SALÒ, OR THE 120 DAYS OF SODOM
Presented by: Ticket required. Film i Malmö membership does not apply.
April 24, 2026
Friday, 18:45
Director: Pier Paolo Pasolini
Year: 1975
Runtime: 117 minutes
MALMÖ ANTIFASCISTA invites you to CINEMA RESISTENZA’s presentation of Salò, or the 120 Days of Sodom – a film presentation commemorating the 81st Anniversary of Italy’s Liberation from Nazifascism on 25 April 1945
Including Introduction, Screening and Discussion
Salò o le 120 giornate di Sodoma
Pier Paolo Pasolini, Italy|France, 1975, 117´
Language: Italian with English subtitles
Age Restriction: 15+
Tickets available online or at the door.
Doors open 18:20
Introduction 18:45
Showtime 19:00
Discussion after the film, approx. 21:00
Set in the final months of the Republic of Salò – the Nazi-backed puppet state that Mussolini governed from Northern Italy between 1943 and 1945 – the film follows four powerful figures: the Duke, the Bishop, the Magistrate, and the President. Together, they represent the intertwined pillars of fascist authority: aristocracy, clergy, judiciary, and finance.
The four men orchestrate the abduction of a group of young men and women, whom they imprison in a secluded villa. Over the course of several months, the captives are subjected to an escalating regime of degradation, as the libertines exercise their absolute dominion over their victims’ bodies and minds. The narrative is structured in four sections inspired by Dante’s Inferno, each circle descending further into depravity.
Salò is Pier Paolo Pasolini’s final film.
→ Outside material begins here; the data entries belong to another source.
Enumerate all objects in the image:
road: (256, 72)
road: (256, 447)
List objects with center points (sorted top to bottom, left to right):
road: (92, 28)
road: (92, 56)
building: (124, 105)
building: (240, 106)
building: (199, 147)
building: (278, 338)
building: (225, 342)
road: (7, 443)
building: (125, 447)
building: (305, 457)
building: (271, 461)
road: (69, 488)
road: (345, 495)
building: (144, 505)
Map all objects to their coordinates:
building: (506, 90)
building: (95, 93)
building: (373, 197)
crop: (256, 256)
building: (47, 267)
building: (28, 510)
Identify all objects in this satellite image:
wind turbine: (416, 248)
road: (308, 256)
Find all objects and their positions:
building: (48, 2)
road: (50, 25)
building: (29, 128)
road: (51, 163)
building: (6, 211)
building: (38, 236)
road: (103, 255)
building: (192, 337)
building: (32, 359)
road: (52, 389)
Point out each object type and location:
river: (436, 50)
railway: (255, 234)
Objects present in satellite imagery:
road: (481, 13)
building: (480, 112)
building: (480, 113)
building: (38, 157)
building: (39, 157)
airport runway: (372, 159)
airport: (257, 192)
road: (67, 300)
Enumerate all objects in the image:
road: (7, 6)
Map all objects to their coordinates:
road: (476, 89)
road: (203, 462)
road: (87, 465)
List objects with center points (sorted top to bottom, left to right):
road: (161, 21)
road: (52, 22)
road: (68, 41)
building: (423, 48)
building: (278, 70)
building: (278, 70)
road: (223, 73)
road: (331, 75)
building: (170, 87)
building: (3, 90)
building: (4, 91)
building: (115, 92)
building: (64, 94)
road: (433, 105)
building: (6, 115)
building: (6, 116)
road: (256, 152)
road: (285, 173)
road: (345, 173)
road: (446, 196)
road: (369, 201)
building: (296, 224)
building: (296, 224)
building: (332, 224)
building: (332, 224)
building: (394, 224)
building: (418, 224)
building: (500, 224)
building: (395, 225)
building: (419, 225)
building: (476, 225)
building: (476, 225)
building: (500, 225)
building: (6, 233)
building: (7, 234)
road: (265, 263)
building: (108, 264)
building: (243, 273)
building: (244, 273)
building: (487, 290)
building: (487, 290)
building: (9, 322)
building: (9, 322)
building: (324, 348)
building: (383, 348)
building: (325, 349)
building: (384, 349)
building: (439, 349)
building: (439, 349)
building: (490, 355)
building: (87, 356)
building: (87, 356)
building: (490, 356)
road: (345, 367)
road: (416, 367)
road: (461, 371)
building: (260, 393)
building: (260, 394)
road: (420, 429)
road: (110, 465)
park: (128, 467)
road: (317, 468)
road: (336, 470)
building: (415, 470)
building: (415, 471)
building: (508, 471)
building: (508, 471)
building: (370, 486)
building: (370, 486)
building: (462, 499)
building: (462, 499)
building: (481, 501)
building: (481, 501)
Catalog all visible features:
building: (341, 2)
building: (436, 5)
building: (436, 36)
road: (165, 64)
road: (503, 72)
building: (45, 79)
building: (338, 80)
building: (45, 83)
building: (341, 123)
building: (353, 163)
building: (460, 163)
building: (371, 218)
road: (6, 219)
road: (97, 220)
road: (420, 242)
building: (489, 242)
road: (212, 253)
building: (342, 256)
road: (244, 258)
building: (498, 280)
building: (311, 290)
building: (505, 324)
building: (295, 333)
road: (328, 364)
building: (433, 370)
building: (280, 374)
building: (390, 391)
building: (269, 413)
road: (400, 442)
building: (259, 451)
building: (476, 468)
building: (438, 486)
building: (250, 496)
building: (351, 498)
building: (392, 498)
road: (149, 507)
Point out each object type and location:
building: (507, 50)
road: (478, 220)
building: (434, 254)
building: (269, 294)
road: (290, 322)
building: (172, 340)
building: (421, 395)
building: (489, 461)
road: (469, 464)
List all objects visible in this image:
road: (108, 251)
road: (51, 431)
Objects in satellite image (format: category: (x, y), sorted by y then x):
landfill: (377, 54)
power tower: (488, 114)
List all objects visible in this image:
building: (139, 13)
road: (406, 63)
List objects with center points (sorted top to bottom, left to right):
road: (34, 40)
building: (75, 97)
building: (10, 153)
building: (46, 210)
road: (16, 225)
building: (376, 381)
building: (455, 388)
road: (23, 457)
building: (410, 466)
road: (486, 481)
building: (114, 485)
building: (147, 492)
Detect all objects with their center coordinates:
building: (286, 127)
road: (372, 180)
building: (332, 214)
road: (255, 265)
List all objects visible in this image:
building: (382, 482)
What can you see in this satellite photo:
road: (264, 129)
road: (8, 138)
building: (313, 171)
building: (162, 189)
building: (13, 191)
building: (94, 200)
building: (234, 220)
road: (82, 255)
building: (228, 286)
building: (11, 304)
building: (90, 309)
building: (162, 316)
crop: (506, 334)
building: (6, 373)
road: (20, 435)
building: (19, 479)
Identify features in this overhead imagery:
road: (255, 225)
He was murdered in November 1975, just weeks before its release, under circumstances that remain disputed and deeply troubling to this day. The film is loosely adapted from the Marquis de Sade’s 18th-century novel, but Pasolini’s transposition to Fascist Italy transforms it into something far beyond a literary adaptation: it becomes a searing, uncompromising allegory of political power and the commodification of human beings.
The film is notorious, and rightly so, for the extremity of what it depicts. It has been banned, censored, and condemned in numerous countries. Yet to dismiss it as mere provocation is to miss its intellectual core. Pasolini was a poet, a novelist, a philosopher, and a polemicist; in Salò, he brings all of these faculties to bear on the question of what happens when power becomes absolute and the human body is reduced to an object of consumption.